▶ **WORK INSTRUCTIONS**
1) List every date or span of time mentioned in the article on the UK housing market, including the publication date.
2) Reproduce everything in the housing market article from "After effects of" down to "seven consecutive months.", word for word.

Is the housing market suffering from long covid?

Published: 14/03/2022 By Lucy Goodgame

After effects of the pandemic are still being felt in the UK housing market despite the ending of most restrictions.

If you’ve been looking to buy a home in recent months, you might already be aware that this is easier said than done. The UK property market continues to be blighted by a shortage of properties coming on to the market, whilst levels of demand continue to rise. If you see view a property and fall in love with it, chances are that there are several other buyers prepared to fight you for it.

Supply and demand of properties available for sale continues to have a direct impact on the market as would-be buyers compete for homes, driving up prices. A survey by RICS in October 2021 found that a lack of stock continues to hinder activity, with new instructions in negative territory for seven consecutive months.

Consequently, competition for property is fierce, with some agents reporting that that there are now up to twenty buyers for every property on the market; a startling figure that demonstrates just how heavily weighted against buyers the market presently is.

So, what is causing this current situation? Unsurprisingly, like most other disruptions to our lives over the past 2 years, covid is in part responsible.

▶ **DATASET EXCERPTS**
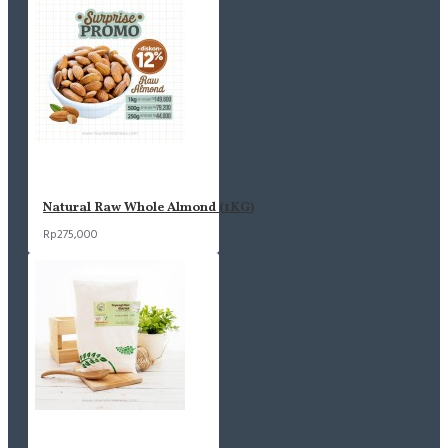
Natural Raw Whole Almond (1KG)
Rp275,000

...

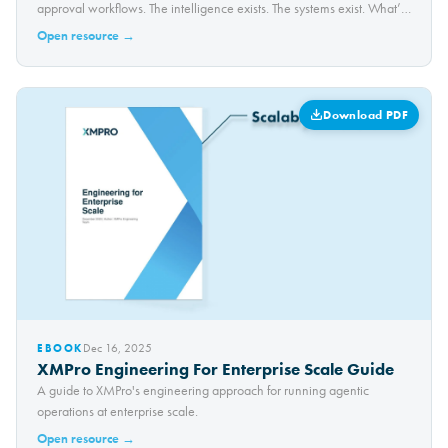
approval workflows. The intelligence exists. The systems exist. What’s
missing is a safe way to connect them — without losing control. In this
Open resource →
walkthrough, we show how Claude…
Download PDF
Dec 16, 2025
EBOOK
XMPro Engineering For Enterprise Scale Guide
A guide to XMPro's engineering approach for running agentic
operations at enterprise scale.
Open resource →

▶ **RESULTS**
1)
- 14/03/2022
- recent months
- October 2021
- seven consecutive months
- the past 2 years

2)
After effects of the pandemic are still being felt in the UK housing market despite the ending of most restrictions.

If you’ve been looking to buy a home in recent months, you might already be aware that this is easier said than done. The UK property market continues to be blighted by a shortage of properties coming on to the market, whilst levels of demand continue to rise. If you see view a property and fall in love with it, chances are that there are several other buyers prepared to fight you for it.

Supply and demand of properties available for sale continues to have a direct impact on the market as would-be buyers compete for homes, driving up prices. A survey by RICS in October 2021 found that a lack of stock continues to hinder activity, with new instructions in negative territory for seven consecutive months.